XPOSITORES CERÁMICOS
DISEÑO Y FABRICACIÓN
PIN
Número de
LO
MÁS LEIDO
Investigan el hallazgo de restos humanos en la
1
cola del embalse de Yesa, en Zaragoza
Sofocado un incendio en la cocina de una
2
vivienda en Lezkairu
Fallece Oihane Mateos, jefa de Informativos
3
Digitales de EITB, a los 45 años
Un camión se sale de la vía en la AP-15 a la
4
----
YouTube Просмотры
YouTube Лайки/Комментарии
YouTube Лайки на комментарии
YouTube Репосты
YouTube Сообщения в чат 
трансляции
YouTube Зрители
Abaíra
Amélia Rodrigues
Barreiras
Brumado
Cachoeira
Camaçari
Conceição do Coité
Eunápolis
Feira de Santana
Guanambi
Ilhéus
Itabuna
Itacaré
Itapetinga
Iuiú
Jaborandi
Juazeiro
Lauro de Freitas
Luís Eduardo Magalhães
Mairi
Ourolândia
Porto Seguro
----
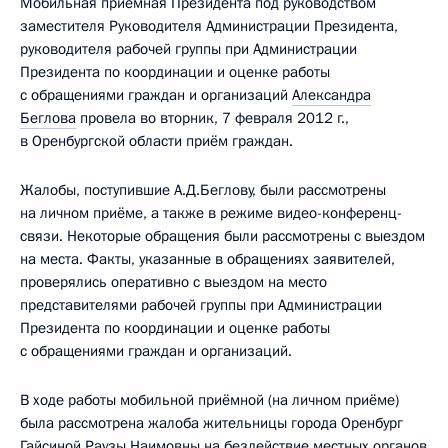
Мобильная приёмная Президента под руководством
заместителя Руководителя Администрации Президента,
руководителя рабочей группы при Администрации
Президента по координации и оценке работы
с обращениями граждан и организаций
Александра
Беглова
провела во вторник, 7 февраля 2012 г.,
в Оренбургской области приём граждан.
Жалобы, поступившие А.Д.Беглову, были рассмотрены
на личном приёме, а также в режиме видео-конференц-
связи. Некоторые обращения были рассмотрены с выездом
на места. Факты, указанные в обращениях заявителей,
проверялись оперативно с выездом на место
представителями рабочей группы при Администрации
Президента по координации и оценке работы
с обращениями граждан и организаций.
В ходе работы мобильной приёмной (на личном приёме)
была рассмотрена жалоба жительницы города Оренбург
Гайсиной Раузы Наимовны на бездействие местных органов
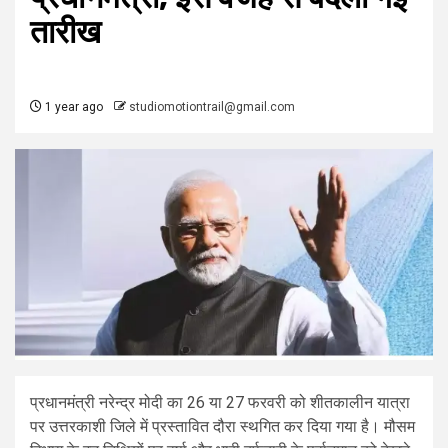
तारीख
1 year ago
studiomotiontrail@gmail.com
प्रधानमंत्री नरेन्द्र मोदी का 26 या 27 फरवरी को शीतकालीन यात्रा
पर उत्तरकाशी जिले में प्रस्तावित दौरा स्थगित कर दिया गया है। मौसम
----
**What the exercise asks**:
State how many lines of the data above contain the string "приёме", leaving out everything but the number.

**Result of the task**:
2